The author interviewed UFO and anomalies researcher Jerome Clark noting that accounts of MIBs have tapered since the original film was released (and the X-Files TV show is no longer on the air). She notes that Clark did not believe the films were responsible. (Not sure if this means for the decline or the surge in reports from 15 years ago).
Few ufologists, besides Nick Redfern who has a new book out about the subject, are paying much attention to the topic.
There have been some recent “events” in the media like this video of Real MIB caught on tape.
I contacted Jerry Clark and asked him to clarify one quote from the article that I didn’t understand…
Whether or not the sightings have continued or will continue, Clark cautions against dismissing such stories as the ramblings of crazy people—or to think of them as literal events, like bumping into someone at the grocery store. Rather, Clark said, the direct observation and the event must be separated.
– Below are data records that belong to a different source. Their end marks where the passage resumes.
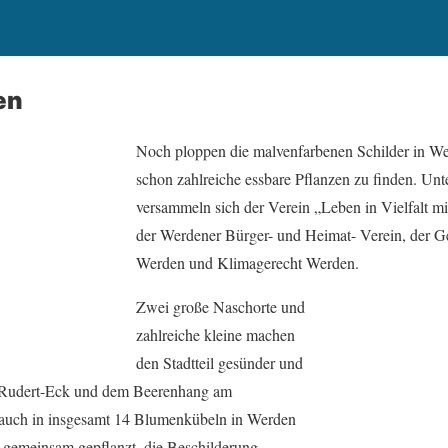
en
Noch ploppen die malvenfarbenen Schilder in Wer
schon zahlreiche essbare Pflanzen zu finden. U
versammeln sich der Verein „Leben in Vielfalt m
der Werdener Bürger- und Heimat- Verein, der Ge
Werden und Klimagerecht Werden.
Zwei große Naschorte und
zahlreiche kleine machen
den Stadtteil gesünder und
-Rudert-Eck und dem Beerenhang am
auch in insgesamt 14 Blumenkübeln in Werden
 gemeinsam gepflanzt, die Beschilderung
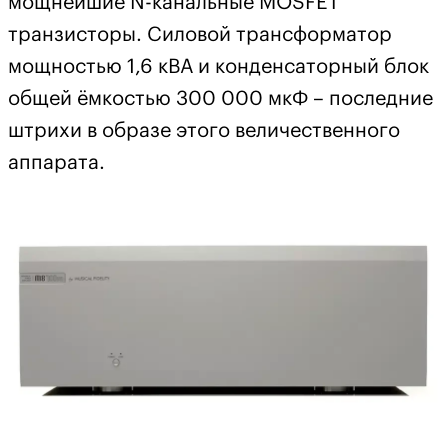
мощнейшие N-канальные MOSFET
транзисторы. Силовой трансформатор
мощностью 1,6 кВА и конденсаторный блок
общей ёмкостью 300 000 мкФ – последние
штрихи в образе этого величественного
аппарата.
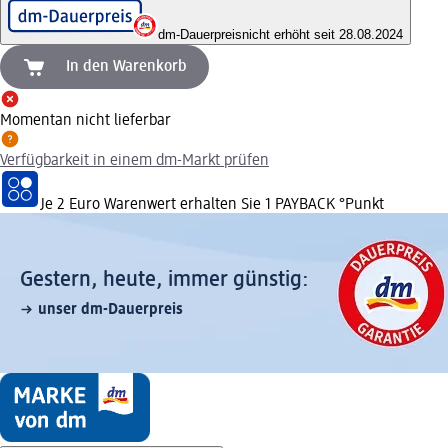
dm-Dauerpreis
nicht erhöht seit 28.08.2024
In den Warenkorb
Momentan nicht lieferbar
Verfügbarkeit in einem dm-Markt prüfen
Je 2 Euro Warenwert erhalten Sie 1 PAYBACK °Punkt
Gestern, heute, immer günstig:
unser dm-Dauerpreis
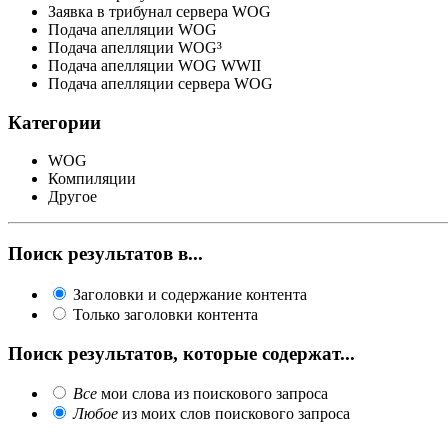
Заявка в трибунал сервера WOG
Подача апелляции WOG
Подача апелляции WOG³
Подача апелляции WOG WWII
Подача апелляции сервера WOG
Категории
WOG
Компиляции
Другое
Поиск результатов в...
Заголовки и содержание контента
Только заголовки контента
Поиск результатов, которые содержат...
Все
мои слова из поискового запроса
Любое
из моих слов поискового запроса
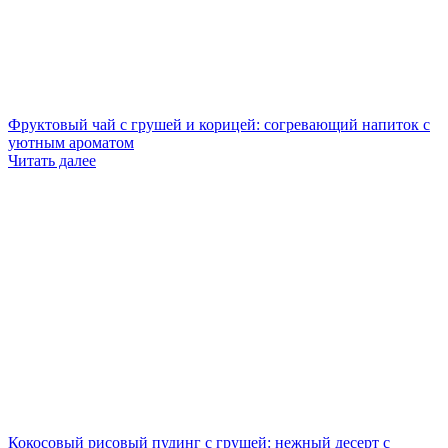
Фруктовый чай с грушей и корицей: согревающий напиток с
уютным ароматом
Читать далее
Кокосовый рисовый пудинг с грушей: нежный десерт с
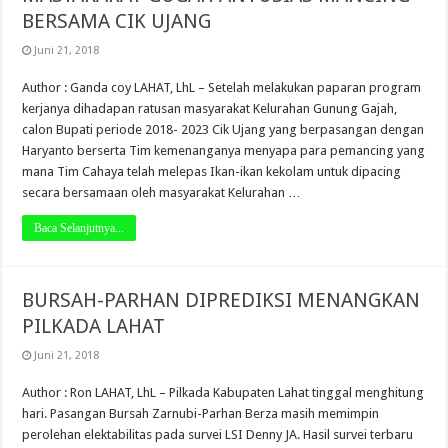
BERSAMA CIK UJANG
Juni 21, 2018
Author : Ganda coy LAHAT, LhL – Setelah melakukan paparan program
kerjanya dihadapan ratusan masyarakat Kelurahan Gunung Gajah,
calon Bupati periode 2018- 2023 Cik Ujang yang berpasangan dengan
Haryanto berserta Tim kemenanganya menyapa para pemancing yang
mana Tim Cahaya telah melepas Ikan-ikan kekolam untuk dipacing
secara bersamaan oleh masyarakat Kelurahan …
Baca Selanjutnya...
BURSAH-PARHAN DIPREDIKSI MENANGKAN
PILKADA LAHAT
Juni 21, 2018
Author : Ron LAHAT, LhL – Pilkada Kabupaten Lahat tinggal menghitung
hari. Pasangan Bursah Zarnubi-Parhan Berza masih memimpin
perolehan elektabilitas pada survei LSI Denny JA. Hasil survei terbaru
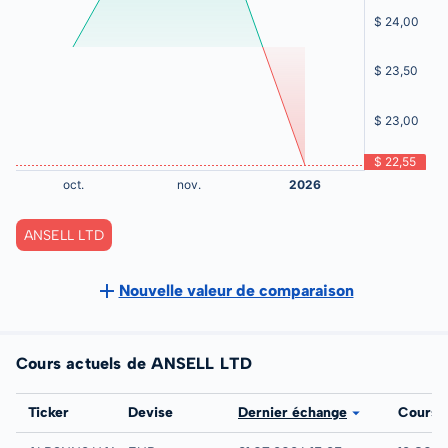
ANSELL LTD
Nouvelle valeur de comparaison
Cours actuels de ANSELL LTD
Bourse
Ticker
Devise
Dernier échange
Cours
Accounts of the men in black represent experiences that, in his words, “don’t seem to have occurred in the world of consensus reality.”
What did he mean by “don’t seem to have occurred in the world of consensus reality”?
He tells me that concept got misinterpreted. Clark says: “many high-strangeness phenomena are vivid experiences while not being actual events in any ordinarily understood sense,” which he has written about in his several books.
Jerry and I don’t agree on everything but he has a point here about “experiences” versus “events”. As suggested in the quote above, in order to find the best explanation for an event, we need to remove people’s interpretation from the facts of the event. The experience can take on a wholly personal meaning dependent on the witnesses’ worldviews and frame of reference. See the difference?
When we attempt to make literal interpretations of people’s experiences, we can really fail. He writes to me:
In my view the centuries-old debate over anomalies and the paranormal stalled long ago because both sides have insisted on either-or interpretations, causing both to engage in extreme, untenable — not to mention absurdly literalist — rhetoric. It would have helped if the debaters had acknowledged that sometimes “experience” and “event” are not synonymous.
In many cases of what he labels “experience anomalies”, we just don’t know what happened. We only know that people had some experience for which no literal explanation fits comfortably.
I’m OK with saying “I don’t know”. I’m sure we will ALWAYS have such “experience anomalies” to contemplate.